Set task 1:
Count the lines in the entries that contain the string "collectors", treating uppercase and lowercase as different. Give only the number.

Page:
....................

Five champion teams defended their titles without any change in team personnel, on seven occasions: 1936, 1944–1946, 1961, 1975, and 2010. The four-time winners from 1943 to 1946 were Emily Folline, Helen Sobel, Margaret Wagar, Sally Young. Folline and Sobel had been runners-up in 1942; Sobel also in 1941.

The 1974–75 champions were the last for the board-a-match tournament as the premier championship for women teams. They won the premier championship again in 1976, its first under knockout conditions. (See Wagar Women's Knockout Teams, for the Wagar Trophy that is named for one of the four-time board-a-match winners.)

....................

Set task 2:
Please answer these questions from the women's team championship passage above, one answer per line:
(a) Who were the four-time winners from 1943 to 1946?
(b) In which years was Sobel a runner-up?
(c) In what year was the premier championship first held under knockout conditions?

Saved records
....................

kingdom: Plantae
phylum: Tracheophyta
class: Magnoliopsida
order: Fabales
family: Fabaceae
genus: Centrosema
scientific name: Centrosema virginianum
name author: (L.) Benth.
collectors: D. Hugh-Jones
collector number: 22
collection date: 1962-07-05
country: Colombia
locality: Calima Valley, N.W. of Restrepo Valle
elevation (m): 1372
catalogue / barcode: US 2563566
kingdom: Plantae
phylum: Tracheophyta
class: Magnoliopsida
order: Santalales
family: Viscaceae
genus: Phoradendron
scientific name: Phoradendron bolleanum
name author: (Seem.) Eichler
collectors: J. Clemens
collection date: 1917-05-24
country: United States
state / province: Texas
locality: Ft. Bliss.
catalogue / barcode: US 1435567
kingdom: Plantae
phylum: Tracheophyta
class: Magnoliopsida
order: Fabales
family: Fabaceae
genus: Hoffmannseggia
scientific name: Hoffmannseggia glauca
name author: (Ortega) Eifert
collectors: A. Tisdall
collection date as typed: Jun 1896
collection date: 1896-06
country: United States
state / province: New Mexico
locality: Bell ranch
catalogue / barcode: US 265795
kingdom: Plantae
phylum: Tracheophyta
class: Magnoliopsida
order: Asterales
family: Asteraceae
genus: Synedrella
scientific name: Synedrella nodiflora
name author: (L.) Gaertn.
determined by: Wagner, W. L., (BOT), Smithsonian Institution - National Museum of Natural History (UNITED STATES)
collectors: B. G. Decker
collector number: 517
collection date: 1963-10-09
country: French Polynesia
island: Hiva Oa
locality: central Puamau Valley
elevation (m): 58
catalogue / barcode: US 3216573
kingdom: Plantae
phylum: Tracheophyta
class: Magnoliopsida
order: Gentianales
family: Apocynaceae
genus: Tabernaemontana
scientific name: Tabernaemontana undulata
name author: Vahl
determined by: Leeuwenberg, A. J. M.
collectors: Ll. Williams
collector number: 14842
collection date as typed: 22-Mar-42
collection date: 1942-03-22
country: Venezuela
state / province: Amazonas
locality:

....................

Worked answer 1:
5

Worked answer 2:
(a) Emily Folline, Helen Sobel, Margaret Wagar, and Sally Young
(b) 1941 and 1942
(c) 1976